- Born: Paul Robert Medlock July 20, 1912
- Origin: United States
- Died: August 6, 1982 (aged 70)
- Genres: Blues; country; bluegrass;
- Occupations: Musician, songwriter
- Instruments: Harmonica, banjo, guitar
- Years active: 1969–1982
- Website: www.michaelherring.com/shorty

= Shorty Medlocke =

American musician (1912–1982)

Shorty Medlocke (born Paul Robert Medlock, July 20, 1912 – August 6, 1982) was an American blues, country and bluegrass musician and banjo player. He is the grandfather of Rickey Medlocke of the Southern rock bands Blackfoot and Lynyrd Skynyrd. Despite his stage name "Medlocke", his real surname officially is spelled without an "e" on the end.

Starting in 1969, Shorty made contributions to Blackfoot's music. He wrote the Top 40 hit "Train, Train" (released on the album Strikes), and played harmonica on the track. For the follow-up album Tomcattin', Shorty co-wrote the song "Fox Chase" and gave the song a short introduction.
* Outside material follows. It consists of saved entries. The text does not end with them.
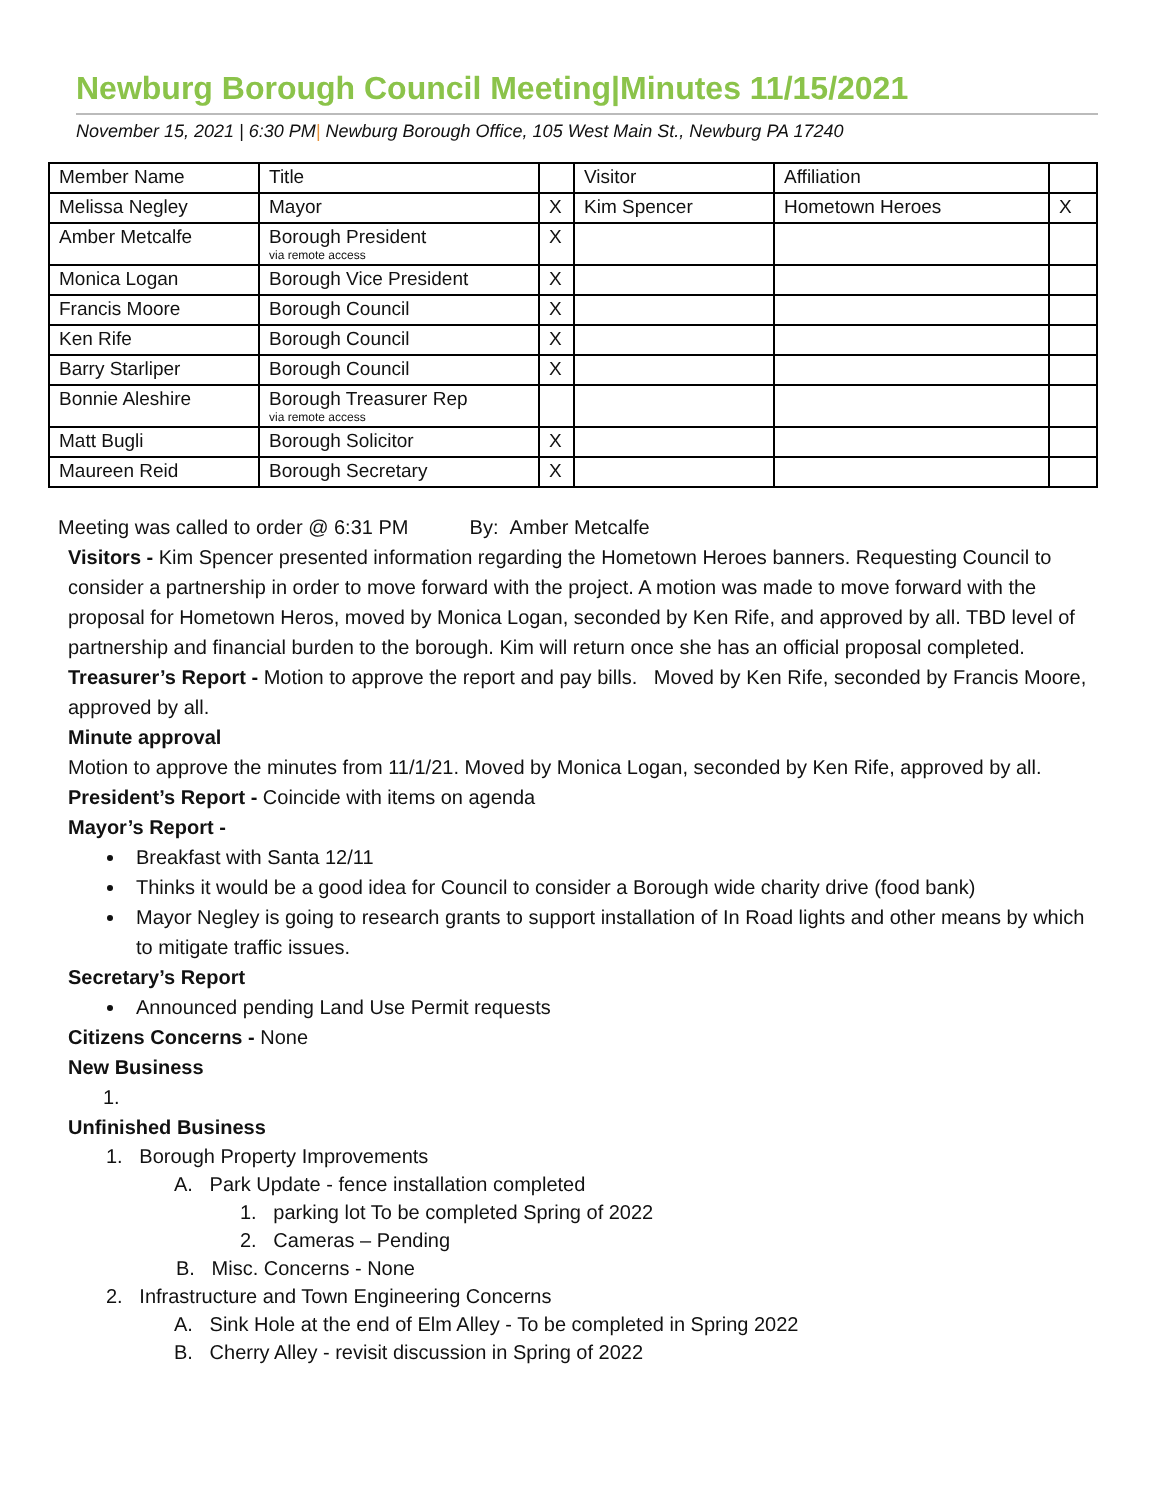Newburg Borough Council Meeting|Minutes 11/15/2021
November 15, 2021 | 6:30 PM| Newburg Borough Office, 105 West Main St., Newburg PA 17240
| Member Name | Title | | Visitor | Affiliation | |
| Melissa Negley | Mayor | X | Kim Spencer | Hometown Heroes | X |
| Amber Metcalfe | Borough President via remote access | X | | | |
| Monica Logan | Borough Vice President | X | | | |
| Francis Moore | Borough Council | X | | | |
| Ken Rife | Borough Council | X | | | |
| Barry Starliper | Borough Council | X | | | |
| Bonnie Aleshire | Borough Treasurer Rep via remote access | | | | |
| Matt Bugli | Borough Solicitor | X | | | |
| Maureen Reid | Borough Secretary | X | | | |
Meeting was called to order @ 6:31 PM By: Amber Metcalfe
Visitors - Kim Spencer presented information regarding the Hometown Heroes banners. Requesting Council to consider a partnership in order to move forward with the project. A motion was made to move forward with the proposal for Hometown Heros, moved by Monica Logan, seconded by Ken Rife, and approved by all. TBD level of partnership and financial burden to the borough. Kim will return once she has an official proposal completed.
Treasurer’s Report - Motion to approve the report and pay bills. Moved by Ken Rife, seconded by Francis Moore, approved by all.
Minute approval
Motion to approve the minutes from 11/1/21. Moved by Monica Logan, seconded by Ken Rife, approved by all.
President’s Report - Coincide with items on agenda
Mayor’s Report -
Breakfast with Santa 12/11
Thinks it would be a good idea for Council to consider a Borough wide charity drive (food bank)
Mayor Negley is going to research grants to support installation of In Road lights and other means by which to mitigate traffic issues.
Secretary’s Report
Announced pending Land Use Permit requests
Citizens Concerns - None
New Business
1.
Unfinished Business
1. Borough Property Improvements
A. Park Update - fence installation completed
1. parking lot To be completed Spring of 2022
2. Cameras – Pending
B. Misc. Concerns - None
2. Infrastructure and Town Engineering Concerns
A. Sink Hole at the end of Elm Alley - To be completed in Spring 2022
B. Cherry Alley - revisit discussion in Spring of 2022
For Marauder, Shorty co-wrote "Rattlesnake Rock 'n' Roller" and played banjo on the track. Shorty had also appeared on Blackfoot's 1975 debut album, No Reservations, singing a version of "Railroad Man" (which he also wrote).
Shorty Medlocke was also one of the inspirations for the song "Ballad of Curtis Loew" by Lynyrd Skynyrd.